Area preserving transformation in a higher dimensional space is unitary. In $\mathbb{R}^3$, a linear operator $Q:\mathbb{R}^3 \to \mathbb{R}^3$ preserves the area of parallelograms: that is, given $x,y\in \mathbb{R}^3$, the area of a parallelogram formed by $x$ and $y$ is the same as the area of a parallelogram formed by $Qx$ and $Qy$.  Show that $Q$ must be unitary (that is, $Q^T Q=I$, where $I$ is the identity.)
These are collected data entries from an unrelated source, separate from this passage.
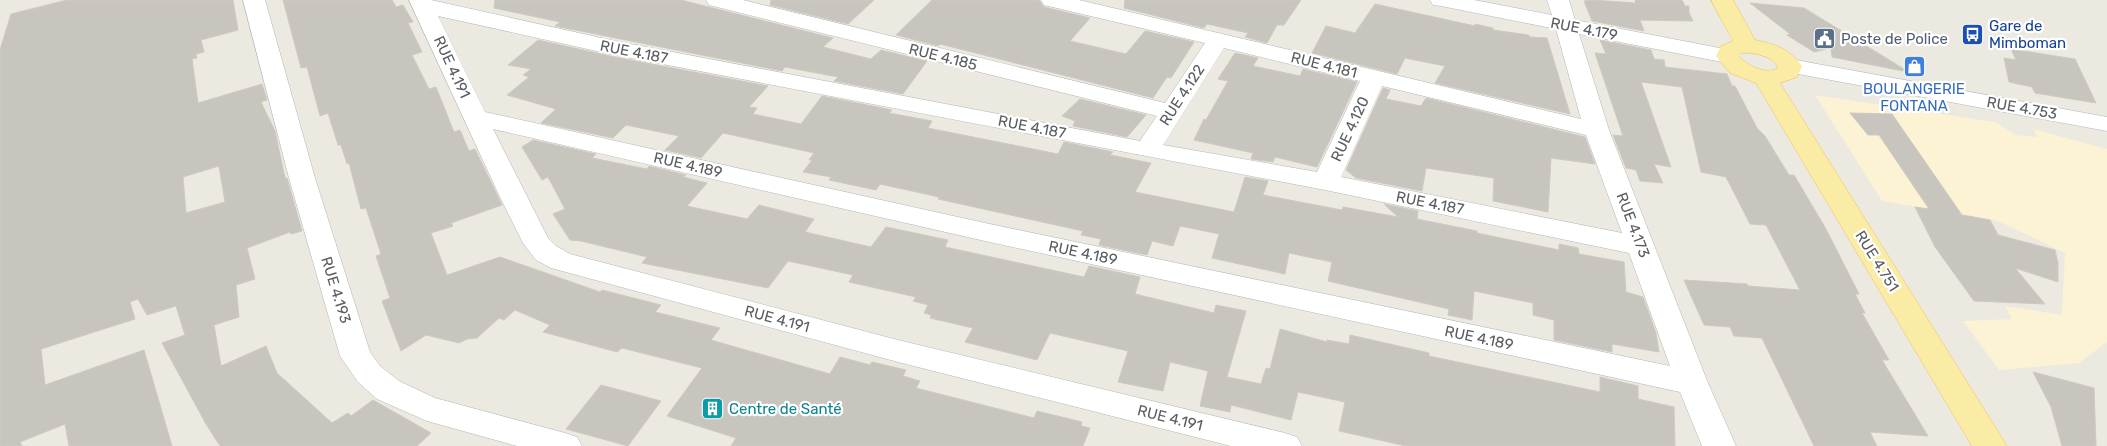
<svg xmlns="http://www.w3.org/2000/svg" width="2107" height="446" viewBox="0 0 2107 446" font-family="Rubik,sans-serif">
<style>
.commercial{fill:#fcf2d4}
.building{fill:#c8c5bf;stroke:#cfcabf;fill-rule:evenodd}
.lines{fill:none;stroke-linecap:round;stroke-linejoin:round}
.minor-casing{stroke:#b3b6ba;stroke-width:1}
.major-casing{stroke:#ebc05a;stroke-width:1}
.minor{fill:#fff;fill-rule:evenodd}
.major{fill:#fbeca5;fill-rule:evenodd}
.labels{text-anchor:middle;stroke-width:4.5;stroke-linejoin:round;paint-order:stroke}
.transit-label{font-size:15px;fill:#164399;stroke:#fff;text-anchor:start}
.street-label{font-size:15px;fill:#595c60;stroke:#fff}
.service-label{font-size:15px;fill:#4e5e75;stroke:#fff;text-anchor:start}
.shop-label{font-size:15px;fill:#366cbe;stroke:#fff}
.culture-label{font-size:15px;fill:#0d838f;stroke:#fff;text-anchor:start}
</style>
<rect width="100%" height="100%" fill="#ebe9e0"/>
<!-- commercial -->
<path class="commercial" d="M1815,95L1995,122L2016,135L2037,137L2033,129L2107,149V342L2079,363L1999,370L1963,321L2012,319L2005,306L2062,315L2065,253L1996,220L1882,201Z"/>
<!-- building -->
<path class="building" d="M67,0H233L238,30L201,40L204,52L196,54L197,58L192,59L198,103L262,84L267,100L261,102L275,131L285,178H287L302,231L291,234L290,232L247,248L255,279L236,285L239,317L214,325L221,366L266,346L277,373L332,423L348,413L351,416L373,400L431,433L417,446H220L206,424L162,343L185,335L176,306L147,315L138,299L130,302L135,319L41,349L45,385L144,350L172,446H69L65,424L20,442L22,446H0V50L11,14ZM219,166L225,202L186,213L183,177Z
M283,0H392L396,7L403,5L413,22L408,23L422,52L412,55L429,89L436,87L454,132L460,130L469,151L475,149L502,205L451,223L453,226L431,233L447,275L500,257L600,292L602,290L661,305L655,312L720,328L711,340L830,374L840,357L870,365L872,362L906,370L903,376L920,381L916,388L1034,418L1037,411L1082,422L1081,426L1090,428L1083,446H731L736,438L667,416L702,368L622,348L617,352L543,332L550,325L515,310L504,320L499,318L477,338L467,339L459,343L426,335L401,351L382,301L390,298L376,256L381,254L366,208L361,209L349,163L347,164L341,145H338L328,113L320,116L307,67L301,68Z
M495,0H681L833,38L823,47L871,59L881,50L927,61L903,94L834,81L838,77L785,67L782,71L555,26L560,22L494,8Z
M771,0H874L848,24L770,5Z
M932,0H1039L1044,7L1090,18L1070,41L1126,54L1145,31L1194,42L1171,78L1167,77L1153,98L940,44L938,46L896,35Z
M1125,0H1301L1284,25H1277L1267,43L1245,37L1248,33L1207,24L1204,28L1124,8Z
M1592,0L1636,3L1635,0H1682L1685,6H1689V13L1693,21L1640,20L1644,31L1592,21L1584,1Z
M1750,3L1804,8L1904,69L1903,71L1832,57L1831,48L1814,52L1787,35L1790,34Z
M1375,4L1475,26V24L1493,28V30L1529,35V37L1547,38L1570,114L1435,83L1445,66L1405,58L1397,74L1312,53L1326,26L1355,33Z
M538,40L615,57L768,86L749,107L757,108L753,114L801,124L822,96L892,110L889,113L932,121L928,128L1058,154L1064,142L1113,152L1110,155L1151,163L1135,192L1234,212L1245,177L1268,181L1263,195L1342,210L1343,207L1398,217L1384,204L1418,211L1417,219L1477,231V233L1559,250V244L1578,248L1579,254L1624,262L1626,292L1643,297L1656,333L1659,352L1612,344V352L1554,340V320L1533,315V303L1474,291L1472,320L1448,315L1449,309L1328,281L1332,262L1289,253L1285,274L1212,258L1219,234L1180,226L1173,246L1152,241L1147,255L1099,245L1101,239L1081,235L1083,231L938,199L939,197L880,184L876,190L829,180L831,177L803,172L812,160H809L814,153L723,133L701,158L665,150L679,136L626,125L613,138L541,123L556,109L507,95L529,77L523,75L531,69L508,65Z
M1600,40L1651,50L1654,59L1664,60L1665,67L1727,74L1732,86H1735L1757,128L1765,136L1789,175H1794L1826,229L1859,294H1855L1865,313H1862L1889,360H1882L1928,436L1870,432L1877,446H1814L1762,338L1734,336L1730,327L1704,325L1684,280L1747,284L1748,286L1800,290L1766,225L1750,224L1726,177L1701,172L1682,87L1641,82L1671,167L1654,164L1663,183L1640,181L1636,170L1626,168L1613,135L1623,136L1595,53L1606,54Z
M2011,49L2075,59L2096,103L2035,93L2032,87L2009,82L2004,58L2016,60Z
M1235,53L1258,58L1253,66L1300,76L1303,69L1357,82L1317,167L1275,157L1273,162L1251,159L1253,153L1194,140L1204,119L1206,120L1228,81L1218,79Z
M1383,88L1390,90L1386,99L1421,106L1426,98L1585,137L1595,164L1551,158L1548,212L1493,201L1494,178L1426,168L1422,191L1356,178L1346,170Z
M1080,99L1146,115L1127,137L1073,126L1075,121L1062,116Z
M1850,113L1892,114L1962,215L1990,220L1998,235L2055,250L2058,263V282L2015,268L2045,304L1974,301L1935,247L1915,207L1929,209L1879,135H1868Z
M533,140L596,154L592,158L647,169L649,166L686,175L683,177L707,183L687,206L747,219L759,205L814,219L805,232L871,247L886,227L948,240L945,247L1084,277L1089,266L1140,277L1135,294L1214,313L1216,305L1246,311L1227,377L1261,384L1266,368L1270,369L1280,329L1327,342V340L1349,344L1350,335L1429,353V356L1600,392V377L1638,386V399L1674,407L1675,446H1406L1339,431L1345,402L1298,392L1291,420L1231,405L1230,412L1200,406L1208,371L1170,362L1163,391L1118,382L1128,351L1050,333L1037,360L965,342L973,328L930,318L931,315L924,313L928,305L913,301L916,297L849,282L853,275L788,261L768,288L642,263L647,257L581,241L570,240L553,214L565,209L548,177L542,180L522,147Z
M2033,372L2094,388L2096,446H2062L2051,407Z
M601,385L661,401L628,446L566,429Z"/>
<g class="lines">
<defs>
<path id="minor" d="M243,0H265L315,178L370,352L380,366L399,381L435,398L565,433L577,437L582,446H517L427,421L377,399L358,382L340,356L289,178Z
M409,0H431L615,41L1140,141L1157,116L709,5L706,0H743L1165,103L1205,43L1044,5L1041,0H1079L1581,119L1556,29L1441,6L1433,5L1430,0H1474L1552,15L1547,0H1569L1575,20L1735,51L1738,56L1735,61L1727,63L1579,34L1609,130L1708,383L1736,446H1702L1680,392L985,241L493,129L548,238L556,246L570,254L898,340L1285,433L1297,437L1302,446H1231L898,362L551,268L536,260L523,243L499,195ZM438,16L615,55L1325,190L1629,253L1670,366L985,223L485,112ZM1224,48L1360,81L1317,172L1163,145ZM1382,86L1586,135L1622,233L1341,177Z
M1790,59L2107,117V131L1782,71L1778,66L1782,61Z"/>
<path id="major" d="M1711,0H1733L1755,40C1775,44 1790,49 1802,66L1797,77L1780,83L2007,446H1972L1756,83L1730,73L1716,56L1721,46L1733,41ZM1741,53C1753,52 1774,56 1778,68C1765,75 1750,66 1740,58L1739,56Z"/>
</defs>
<!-- minor casing -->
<use href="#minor" class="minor-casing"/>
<!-- major casing -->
<use href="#major" class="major-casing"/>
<!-- minor -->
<use href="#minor" class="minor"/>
<!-- major -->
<use href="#major" class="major"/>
</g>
<!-- icons -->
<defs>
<symbol id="bus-square" viewBox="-11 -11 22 22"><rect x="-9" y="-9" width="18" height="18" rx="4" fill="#1a4fb4" stroke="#fff"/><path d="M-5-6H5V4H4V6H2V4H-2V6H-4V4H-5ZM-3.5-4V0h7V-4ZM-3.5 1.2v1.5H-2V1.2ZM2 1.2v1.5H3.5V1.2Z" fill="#fff"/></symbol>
<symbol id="civic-square" viewBox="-11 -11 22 22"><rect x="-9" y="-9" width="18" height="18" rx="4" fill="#5c6f8a" stroke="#fff"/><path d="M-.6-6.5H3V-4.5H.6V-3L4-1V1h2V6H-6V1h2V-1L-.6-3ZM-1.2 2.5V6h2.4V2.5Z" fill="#fff"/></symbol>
<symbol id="shop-square" viewBox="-11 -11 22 22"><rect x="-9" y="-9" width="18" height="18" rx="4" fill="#3f7fe0" stroke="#fff"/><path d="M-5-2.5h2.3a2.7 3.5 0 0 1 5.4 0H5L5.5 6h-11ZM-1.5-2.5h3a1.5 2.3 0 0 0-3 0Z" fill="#fff"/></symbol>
<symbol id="building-square" viewBox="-11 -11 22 22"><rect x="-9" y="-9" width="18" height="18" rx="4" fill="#0f9aa8" stroke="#fff"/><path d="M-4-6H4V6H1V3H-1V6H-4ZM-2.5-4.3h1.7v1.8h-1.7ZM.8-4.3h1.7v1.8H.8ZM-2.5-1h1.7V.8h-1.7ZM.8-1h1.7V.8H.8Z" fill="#fff"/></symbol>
</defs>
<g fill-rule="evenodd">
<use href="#bus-square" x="1960" y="22" width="25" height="25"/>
<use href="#civic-square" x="1812" y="26" width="25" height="25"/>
<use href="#shop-square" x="1902" y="54" width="25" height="25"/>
<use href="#building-square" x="700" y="396" width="25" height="25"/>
</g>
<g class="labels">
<!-- transit labels -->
<g class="transit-label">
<text x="1989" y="31">Gare de<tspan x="1989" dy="17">Mimboman</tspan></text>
</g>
<!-- street labels -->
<g class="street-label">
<text transform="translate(1584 29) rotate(11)" y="5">RUE 4.179</text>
<text transform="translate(634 52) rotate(11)" y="5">RUE 4.187</text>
<text transform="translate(943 57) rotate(14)" y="5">RUE 4.185</text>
<text transform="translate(1324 65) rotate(14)" y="5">RUE 4.181</text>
<text transform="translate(452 67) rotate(65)" y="5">RUE 4.191</text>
<text transform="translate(1182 95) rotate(-57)" y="5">RUE 4.122</text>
<text transform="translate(2022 108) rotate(10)" y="5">RUE 4.753</text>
<text transform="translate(1032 127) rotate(11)" y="5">RUE 4.187</text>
<text transform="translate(1350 129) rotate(-65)" y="5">RUE 4.120</text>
<text transform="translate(688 165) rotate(13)" y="5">RUE 4.189</text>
<text transform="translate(1430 203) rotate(11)" y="5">RUE 4.187</text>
<text transform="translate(1633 225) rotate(69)" y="5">RUE 4.173</text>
<text transform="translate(1083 253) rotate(12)" y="5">RUE 4.189</text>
<text transform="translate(1877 261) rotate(58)" y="5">RUE 4.751</text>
<text transform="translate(336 290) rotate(73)" y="5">RUE 4.193</text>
<text transform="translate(777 319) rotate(15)" y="5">RUE 4.191</text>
<text transform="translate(1479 338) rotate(12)" y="5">RUE 4.189</text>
<text transform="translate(1170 418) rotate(14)" y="5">RUE 4.191</text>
</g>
<!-- service labels -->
<g class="service-label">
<text x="1841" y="44">Poste de Police</text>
</g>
<!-- shop labels -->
<g class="shop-label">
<text x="1914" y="94">BOULANGERIE<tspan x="1914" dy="17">FONTANA</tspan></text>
</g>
<!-- culture labels -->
<g class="culture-label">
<text x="729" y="414">Centre de Santé</text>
</g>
</g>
</svg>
This is from Shilov's Linear Algebra, Chapter $8$, exercise $32$.  I am self-studying and trying to do some exercises but I'm really stumped on this one.  I don't even know how to show the hint given: to show that $Q$ must preserve right angles: if $(x,y)=0$, then $(Qx,Qy)=0$ also (where $(\dot{},\dot{})$ means dot product).
 A: Hint : Area of parallelogram  $\Delta = \|x\| \|y\| \sin \theta $, where $\theta $ is angle between the two vectors $\theta = \cos^{-1} \dfrac{x^T y}{\|x\| \|y\|}$
A: Hint: In $\Bbb R^3$, the area of the parallelogram is given by $\| x \times y \| = \|x\|\|y\| \sin \theta$, where $\theta$ is the angle between $x$ and $y$ and $\times$ denotes the cross product. Use Lagrange's identity: $$\|x\|^2\|y\|^2 - (x,y)^2 = \|x \times y \|^2 \\ \|x\|^2\|y\|^2 - (x,y)^2 = \|x\|^2\|y\|^2 \sin^2 \theta$$
where $\theta$ is the angle between $x$ and $y$. Also, by hypothesis, we have $$\|x\|\|y\|\sin \theta = \|Qx\|\|Qy\| \sin \varphi$$
where $\varphi$ is the angle between $Qx$ and $Qy$. Repeating Lagrange's identity, we get: $$\|Qx\|^2\|Qy\|^2 - (Qx,Qy)^2 = \|Qx\|^2\|Qy\|^2\sin^2 \varphi$$Suppose $(x,y) = 0$. Joining everything, we get: $$\|x\|^2\|y\|^2 = \|Qx\|^2\|Qy\|^2 - (Qx,Qy)^2$$
Try to do something to conclude that $(Qx,Qy) = 0$, for starters. I'm thinking about the problem, and if I come up with something else, I'll edit the answer here.
A: Rather than using the Lagrange identity for the area of a parallelogram and doing the algebraic work (often unsuccessfully), one could look at which transformations preserve the areas: rotations, reflections (unitary transformations) and those that don't: shear, scaling, projections.
Let's use the singular value decomposition  $Q=UDV^*$, where U and V are unitary matrices and D is a diagonal matrix with nonnegative elements representing a non-uniform scaling. For Q to be area-preserving D has to be the identity matrix, and so Q -- unitary as a product of unitary matrices.
A: "one could look at which transformations preserve the areas: rotations, reflections (unitary transformations) and those that don't: shear, scaling, projections." (quoted from rych)
Shears preserve areas. The area of a rectangle/parallelogram is the base times the height, no matter how it is sheared parallel to its side.